◆ Exercise objective
Go through the records below and write each one out again unchanged.
** Opening Data for this task block **
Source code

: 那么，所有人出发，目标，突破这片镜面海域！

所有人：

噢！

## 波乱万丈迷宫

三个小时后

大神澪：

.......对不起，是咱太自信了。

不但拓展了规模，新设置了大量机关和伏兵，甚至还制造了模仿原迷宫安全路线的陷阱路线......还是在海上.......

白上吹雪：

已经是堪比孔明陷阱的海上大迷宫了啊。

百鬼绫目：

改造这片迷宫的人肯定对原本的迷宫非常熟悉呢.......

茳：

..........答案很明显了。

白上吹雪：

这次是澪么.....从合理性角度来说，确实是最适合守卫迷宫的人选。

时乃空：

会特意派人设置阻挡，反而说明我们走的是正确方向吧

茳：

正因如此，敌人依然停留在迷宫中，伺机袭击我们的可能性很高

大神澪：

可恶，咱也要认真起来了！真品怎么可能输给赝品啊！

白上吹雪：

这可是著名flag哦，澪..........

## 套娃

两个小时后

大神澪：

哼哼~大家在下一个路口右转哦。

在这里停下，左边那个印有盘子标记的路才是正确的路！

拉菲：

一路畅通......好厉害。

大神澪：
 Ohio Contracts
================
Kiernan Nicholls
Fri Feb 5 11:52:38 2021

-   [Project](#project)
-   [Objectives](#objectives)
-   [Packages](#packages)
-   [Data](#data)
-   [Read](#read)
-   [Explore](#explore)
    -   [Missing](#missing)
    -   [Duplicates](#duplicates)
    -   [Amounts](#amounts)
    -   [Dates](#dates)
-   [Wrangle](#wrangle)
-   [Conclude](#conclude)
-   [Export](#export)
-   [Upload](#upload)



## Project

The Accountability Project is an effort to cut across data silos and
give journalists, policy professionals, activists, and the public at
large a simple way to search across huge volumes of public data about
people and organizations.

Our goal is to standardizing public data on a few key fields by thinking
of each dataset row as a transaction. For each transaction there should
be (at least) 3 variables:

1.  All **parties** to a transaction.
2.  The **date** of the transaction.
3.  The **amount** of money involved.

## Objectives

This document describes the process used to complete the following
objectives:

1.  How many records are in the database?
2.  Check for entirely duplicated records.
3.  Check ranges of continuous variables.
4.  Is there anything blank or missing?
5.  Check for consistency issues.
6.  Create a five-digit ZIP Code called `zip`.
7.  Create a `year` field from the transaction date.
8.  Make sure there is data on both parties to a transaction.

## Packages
** Closing Data for this task block **
◆ Output
Source code

: 那么，所有人出发，目标，突破这片镜面海域！

所有人：

噢！

## 波乱万丈迷宫

三个小时后

大神澪：

.......对不起，是咱太自信了。

不但拓展了规模，新设置了大量机关和伏兵，甚至还制造了模仿原迷宫安全路线的陷阱路线......还是在海上.......

白上吹雪：

已经是堪比孔明陷阱的海上大迷宫了啊。

百鬼绫目：

改造这片迷宫的人肯定对原本的迷宫非常熟悉呢.......

茳：

..........答案很明显了。

白上吹雪：

这次是澪么.....从合理性角度来说，确实是最适合守卫迷宫的人选。

时乃空：

会特意派人设置阻挡，反而说明我们走的是正确方向吧

茳：

正因如此，敌人依然停留在迷宫中，伺机袭击我们的可能性很高

大神澪：

可恶，咱也要认真起来了！真品怎么可能输给赝品啊！

白上吹雪：

这可是著名flag哦，澪..........

## 套娃

两个小时后

大神澪：

哼哼~大家在下一个路口右转哦。

在这里停下，左边那个印有盘子标记的路才是正确的路！

拉菲：

一路畅通......好厉害。

大神澪：
 Ohio Contracts
================
Kiernan Nicholls
Fri Feb 5 11:52:38 2021

-   [Project](#project)
-   [Objectives](#objectives)
-   [Packages](#packages)
-   [Data](#data)
-   [Read](#read)
-   [Explore](#explore)
    -   [Missing](#missing)
    -   [Duplicates](#duplicates)
    -   [Amounts](#amounts)
    -   [Dates](#dates)
-   [Wrangle](#wrangle)
-   [Conclude](#conclude)
-   [Export](#export)
-   [Upload](#upload)



## Project

The Accountability Project is an effort to cut across data silos and
give journalists, policy professionals, activists, and the public at
large a simple way to search across huge volumes of public data about
people and organizations.

Our goal is to standardizing public data on a few key fields by thinking
of each dataset row as a transaction. For each transaction there should
be (at least) 3 variables:

1.  All **parties** to a transaction.
2.  The **date** of the transaction.
3.  The **amount** of money involved.

## Objectives

This document describes the process used to complete the following
objectives:

1.  How many records are in the database?
2.  Check for entirely duplicated records.
3.  Check ranges of continuous variables.
4.  Is there anything blank or missing?
5.  Check for consistency issues.
6.  Create a five-digit ZIP Code called `zip`.
7.  Create a `year` field from the transaction date.
8.  Make sure there is data on both parties to a transaction.

## Packages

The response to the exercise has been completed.